As we celebrate the national bike to work month, I want to take a pause and reflect what a year of commuting to work on bicycle has accomplished. What a fantastic year it has been, for starters I was one of the lucky recipients of a Jamis Commuter Bike from Bicycling magazine as a result of my essay on "how riding a bike could change my life" being on of the selected ones for the award. I have since, modified the bicycle to make it more suitable to my commute, with a new set of halogen lights for those winter nights, an air horn to alert cars of my presence, fenders to prevent splashing water all over me when it rains, and a pannier that can carry my suit and shirt across the rear rack securely.
One of the biggest accomplishments this year is to celebrate this month and the anniversary by very proudly declaring that I made it through unscathed, injury free, and was never hit by a car; although I have experienced some close calls. However, it is a resoundingly positive balance, I became stronger, more energetic and believe or not... more motivated. I have been able to see neighborhoods from a completely different stand point, occasionally I relish a good dog chase and am proud to report that so far, I have always outsprint them.
Unfortunately, there are days that I cannot ride because my job will require that I drive all over town for meetings and other engagements, usually returning to my office to finish up the day. On those days when I must get behind the wheel and drive, going home is always an unwelcomed event, knowing that no matter what time, I will have to waste a good deal of my life encased in a metal box trying to get home. On the other hand, when I ride, I look forward to the trek home; there is no set route or time limit, just a good old bike ride where the reward is reaching the humble abode in time for dinner with the family.
Usually, however, my primitive brain takes control of the ride and it becomes a pseudo time trial where I try to beat the best time ever, this changes everything … street lights become sprint opportunities, gas stations are short cuts and curbs are meant to be jumped, in the end, it all boils down to the fact that I become a teenager again and the ride rules my world and a world ruled by rides is a much better world.
The travel to work on the bike is a completely different dynamic, contrary to the evening commute, there is a time limit. Although I am not driven by a time clock and I can arrive at work pretty much a whatever reasonable time I please, there is always the underlined desire and effort to set an example for the rest of the team and this drives me to maintain high standard to which I must hold myself so I can expect others to follow suit.

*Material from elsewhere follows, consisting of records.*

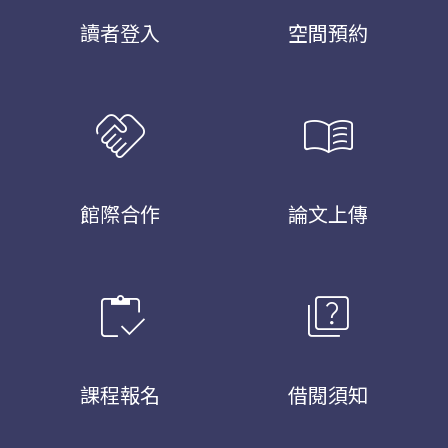
讀者登入
空間預約
handshake
menu_book
館際合作
論文上傳
inventory
quiz
課程報名
借閱須知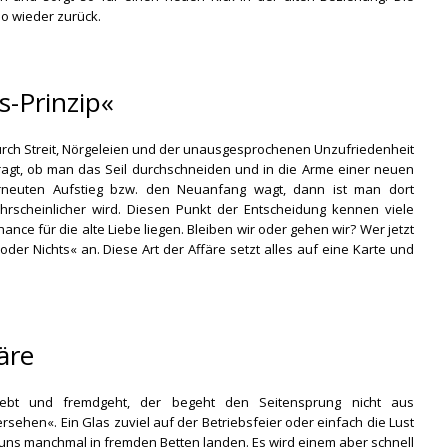
so wieder zurück.
s-Prinzip«
rch Streit, Nörgeleien und der unausgesprochenen Unzufriedenheit
fragt, ob man das Seil durchschneiden und in die Arme einer neuen
rneuten Aufstieg bzw. den Neuanfang wagt, dann ist man dort
scheinlicher wird. Diesen Punkt der Entscheidung kennen viele
nce für die alte Liebe liegen. Bleiben wir oder gehen wir? Wer jetzt
 oder Nichts« an. Diese Art der Affäre setzt alles auf eine Karte und
äre
ebt und fremdgeht, der begeht den Seitensprung nicht aus
sehen«. Ein Glas zuviel auf der Betriebsfeier oder einfach die Lust
ns manchmal in fremden Betten landen. Es wird einem aber schnell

May 21st will be the official Bike to work day, and under the motto of one less car on the road, it is incumbent upon everyone to find a way to leave their vehicles behind that day and ride their bikes in to work. I am expecting to hear all the excuses in the book as to why this is not possible, and frankly, I don’t care, there is only one way this can happen and I can only do my part. In the wake of the terrible oil spill in the Gulf, I have seen a large number of postings of people who claim to want to do something to help and make a difference.
This is our opportunity, throw that leg over the top tube of that bike, and hit the road, your bike powered by your own effort, will take you places that you will never otherwise see.
See you on the road!!! And if you must drive, remember: 3 feet please, it’s the law!!!